## Estratto della pagina
§

I carichi di lavoro della Cassazione non hanno eguali nel panorama delle altre Corti europee e richiederebbero interventi normativi per rafforzare la funzione nomofilattica.

 

Il percorso di auto riforma della Corte di cassazione dopo le recenti modifiche normative.

Le riforme che hanno interessato il processo civile e penale di legittimità hanno profondamente inciso sui modelli di autorganizzazione della Corte incentrati sulle seguenti scelte: a) individuazione di aree tematiche all’interno delle Sezioni e rafforzamento della specializzazione dei magistrati ad esse addetti per favorire la formazione di orientamenti interpretativi coerenti e per superare i contrasti giurisprudenziali, oggetto delle puntuali segnalazioni dell’Ufficio del Massimario il cui ruolo è di primaria importanza per la vita della Corte; b) creazione anche in ambito civile dei c.d. ufficio spoglio, incaricati dell’esame preliminare dei ricorsi per effettuare una cernita ragionata delle questioni di reale interesse nomofilattico; c) formazione di ruoli di udienza per gruppi tematici e, nel settore civile, composti, in quote proporzionali, da ricorsi più risalenti e da altri di più recente iscrizione sì da definire l’arretrato e, al contempo, da rendere più tempestivo il messaggio nomofilattico; d) fissazione dei ricorsi in udienza pubblica o camerale secondo parametri generali e predeterminati che non penalizzino il contributo dialettico della Procura generale e della difesa; e) diffusione del processo civile telematico; f) creazione di banche dati del lavoro svolto e del cruscotto di monitoraggio – messo a punto dal Politecnico di Milano nell’ambi- to della collaborazione con la conferenza dei Rettori delle Università italiane, a suo tempo promossa dal Ministero della Giustizia – che con- sente di avere contezza in tempo reale dei flussi di lavoro, dello stato di definizione delle pendenze e dei relativi tempi.

A queste misure più strettamente organizzative si è accompagnato il recupero di un forte dialogo interno che ha trovato la sua espressione nella istituzione di gruppi di studio intersezionali per approfondire l’analisi delle complesse questioni processuali poste dalle riforme e offrire risposte organiche a temi comuni al settore civile e a quello penale (crisi d’impresa e insolvenza e reati societari e fallimentari, violazioni tributarie, sanzioni amministrative, responsabilità civile per colpa professionale, immigrazione) e nella elaborazione di criteri logico- sistematici per la motivazione dei provvedimenti giudiziari improntati a completezza, sintesi, essenzialità, proporzionalità delle argomentazioni rispetto alla rilevanza nomofilattica delle questioni poste con i motivi di ricorso, oltre che a chiarezza del linguaggio, nella consapevolezza che la motivazione costituisce il corollario del principio di legalità sancito dall’art. 102, 2 comma. La moltiplicazione di spazi di riflessione e confronto non solo promuove una dimensione collegiale del lavoro anche in sedi diverse dall’udienza, ma valorizza l’apporto propositivo di ciascun magistrato alla vita della Corte che si alimenta della pluralità dei punti di vista e delle esperienze.

§

## Dati forniti
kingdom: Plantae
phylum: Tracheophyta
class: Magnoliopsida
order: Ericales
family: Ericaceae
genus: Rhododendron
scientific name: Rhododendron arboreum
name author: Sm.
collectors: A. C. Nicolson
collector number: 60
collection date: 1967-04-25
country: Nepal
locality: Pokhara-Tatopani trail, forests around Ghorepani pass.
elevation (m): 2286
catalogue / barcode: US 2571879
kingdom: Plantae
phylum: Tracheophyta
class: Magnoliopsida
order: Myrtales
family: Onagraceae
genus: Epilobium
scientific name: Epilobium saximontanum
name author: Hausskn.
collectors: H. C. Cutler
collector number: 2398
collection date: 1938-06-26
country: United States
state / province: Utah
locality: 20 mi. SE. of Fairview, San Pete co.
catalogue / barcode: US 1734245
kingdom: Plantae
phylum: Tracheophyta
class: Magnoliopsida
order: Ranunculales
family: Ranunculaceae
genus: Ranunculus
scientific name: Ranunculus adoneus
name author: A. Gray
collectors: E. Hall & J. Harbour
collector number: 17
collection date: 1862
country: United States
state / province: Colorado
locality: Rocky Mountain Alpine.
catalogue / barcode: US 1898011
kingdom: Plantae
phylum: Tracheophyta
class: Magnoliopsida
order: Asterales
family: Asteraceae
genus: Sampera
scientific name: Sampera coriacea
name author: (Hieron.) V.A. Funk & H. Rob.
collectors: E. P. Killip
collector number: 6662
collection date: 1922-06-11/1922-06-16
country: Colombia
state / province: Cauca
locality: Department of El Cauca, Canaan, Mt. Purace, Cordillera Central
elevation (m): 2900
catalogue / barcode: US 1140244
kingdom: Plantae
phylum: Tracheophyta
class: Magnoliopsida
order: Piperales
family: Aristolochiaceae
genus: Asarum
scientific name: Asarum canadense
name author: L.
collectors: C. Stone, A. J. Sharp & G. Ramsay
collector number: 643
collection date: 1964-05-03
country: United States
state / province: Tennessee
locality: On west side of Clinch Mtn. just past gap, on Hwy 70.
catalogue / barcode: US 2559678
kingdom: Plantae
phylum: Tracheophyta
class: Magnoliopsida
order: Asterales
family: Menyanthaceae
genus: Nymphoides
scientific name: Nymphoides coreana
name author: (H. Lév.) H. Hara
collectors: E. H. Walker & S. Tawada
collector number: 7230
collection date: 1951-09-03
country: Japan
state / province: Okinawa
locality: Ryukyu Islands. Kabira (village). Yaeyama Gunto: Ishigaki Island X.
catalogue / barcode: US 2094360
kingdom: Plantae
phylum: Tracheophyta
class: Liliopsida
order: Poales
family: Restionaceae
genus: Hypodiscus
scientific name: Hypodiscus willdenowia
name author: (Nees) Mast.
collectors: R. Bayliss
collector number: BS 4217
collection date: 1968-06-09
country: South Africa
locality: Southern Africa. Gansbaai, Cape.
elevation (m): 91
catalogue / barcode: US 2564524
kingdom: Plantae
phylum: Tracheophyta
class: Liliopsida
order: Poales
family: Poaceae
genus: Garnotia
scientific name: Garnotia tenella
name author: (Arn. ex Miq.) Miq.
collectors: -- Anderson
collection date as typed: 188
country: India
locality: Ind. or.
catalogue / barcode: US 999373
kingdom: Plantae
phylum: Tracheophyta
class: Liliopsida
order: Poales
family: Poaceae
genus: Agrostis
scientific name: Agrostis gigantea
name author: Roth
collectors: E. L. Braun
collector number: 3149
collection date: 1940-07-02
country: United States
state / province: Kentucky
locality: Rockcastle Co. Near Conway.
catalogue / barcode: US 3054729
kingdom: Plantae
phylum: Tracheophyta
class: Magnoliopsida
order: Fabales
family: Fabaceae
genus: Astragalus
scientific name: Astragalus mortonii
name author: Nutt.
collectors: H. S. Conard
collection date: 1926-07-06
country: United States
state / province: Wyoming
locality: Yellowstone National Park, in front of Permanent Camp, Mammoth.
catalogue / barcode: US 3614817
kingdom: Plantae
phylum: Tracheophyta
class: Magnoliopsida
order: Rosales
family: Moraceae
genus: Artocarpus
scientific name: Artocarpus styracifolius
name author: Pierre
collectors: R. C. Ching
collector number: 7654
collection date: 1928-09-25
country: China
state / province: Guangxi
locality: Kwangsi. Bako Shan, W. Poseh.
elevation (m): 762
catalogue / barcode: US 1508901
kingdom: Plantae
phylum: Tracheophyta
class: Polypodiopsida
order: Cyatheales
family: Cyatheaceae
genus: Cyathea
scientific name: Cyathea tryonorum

§

## Richiesta scritta 1
Rispondi alle domande seguenti basandoti sul testo relativo alla Corte di cassazione:
(a) Quale ente ha messo a punto il cruscotto di monitoraggio?
(b) Quale ufficio segnala i contrasti giurisprudenziali?
(c) Che cosa è stato istituito per approfondire le questioni processuali poste dalle riforme?
## Richiesta scritta 2
Elenca i temi comuni al settore civile e a quello penale che, secondo il testo sulla Corte di cassazione, sono affrontati dai gruppi di studio intersezionali.
## Richiesta scritta 3
Prosegui il testo sulla Corte di cassazione a partire dall'ultima frase riportata.

## Risposta 1
(a) Il Politecnico di Milano.
(b) L'Ufficio del Massimario.
(c) Gruppi di studio intersezionali.

## Risposta 2
- crisi d'impresa e insolvenza e reati societari e fallimentari
- violazioni tributarie
- sanzioni amministrative
- responsabilità civile per colpa professionale
- immigrazione

## Risposta 3
 

 

La complessità dell’attività interpretativa e la necessità di uno stabile quadro di riferimento normativo

È stato così avviato un ricco e stimolante percorso culturale che necessita però, di tempi fisiologici di studio e approfondimento, affinché le decisioni adottate possano avere uno sviluppo sistematico e fornire messaggi coerenti e comprensibili in grado di orientare l’accesso alla giustizia, le scelte dei cittadini e dei loro difensori. La rapida successione di leggi, soprattutto se ispirate da logiche settoriali, determina i presupposti di possibili incoerenze del sistema complessivo e pesanti ricadute sul funzionamento della giustizia, attesa la stretta interdipendenza esistente tra regole sostanziali e processuali e modelli organizzativi proiettati a garantire la corretta e utile celebrazione di processi nell’osservanza dei diritti fondamentali.

Provoca anche incertezze interpretative nella individuazione della regola applicabile. La centralità del momento interpretativo trova, per la Corte di cassazione, uno specifico riconoscimento nell’art. 65 del R.D. n. 12 del 1941 che le affida il compito di garantire l’esatta osservanza e l’uniforme interpretazione della legge e l’unità del diritto oggettivo nazionale, delineando un intreccio indissolubile tra questi compiti, il principio di uguaglianza di tutti i cittadini dinnanzi alla legge – che per essere tale deve comprendere le interpretazioni date alla legge – la tutela dei diritti e delle libertà.

L’attività d’interpretazione è oggi resa più complessa dal sottile confine dogmatico e valoriale sotteso alla distinzione tra diritti, mere aspettative, desideri individuali, dalla molteplicità delle fonti nazionali e sovranazionali, dalla necessità di assicurare l’adeguatezza e la congruenza del sistema processuale interno rispetto ai livelli di garanzia richiesti dal diritto eurounitario.
Inoltre, l’inarrestabile divenire sociale pone talora il giudice nella condizione di fornire risposta a richieste di tutela di diritti inedite: in questi casi al giudice è richiesto uno sforzo particolare nell’individuare soluzioni ancorate esclusivamente al diritto positivo e coerenti rispetto al sistema delineato dal legislatore in una dimensione che sappia sapientemente coniugare il principio di effettività della tutela giurisdizionale con quello di leale collaborazione con gli altri poteri dello Stato.

 

Nomofilachia “circolare”

Parte di questo complesso percorso ermeneutico è non solo la Corte di cassazione, ma anche il giudice di merito, chiamato a fornire risposta alla domanda di giustizia, a prendere contezza degli esiti delle proprie decisioni nelle successive fasi del giudizio, a misurarsi criticamente con le sentenze della Corte di cassazione e con la loro efficacia persuasiva. In questo senso è possibile affermare che anche il giudice di merito è parte del processo nomofilattico cui è chiamato a fornire il suo responsabile e informato contributo professionale.
In questa prospettiva “circolare” la nomofilachia si connota non come valore assoluto, né fattore di cristallizzazione degli orientamenti interpretativi, bensì, come acutamente osservato dalla dottrina, come valore metodologico che, nel divenire dell’elaborazione giurisprudenziale, confluisce dinamicamente nel “dovere funzionale di ragionevole mantenimento della soluzione ragionevolmente conseguita”.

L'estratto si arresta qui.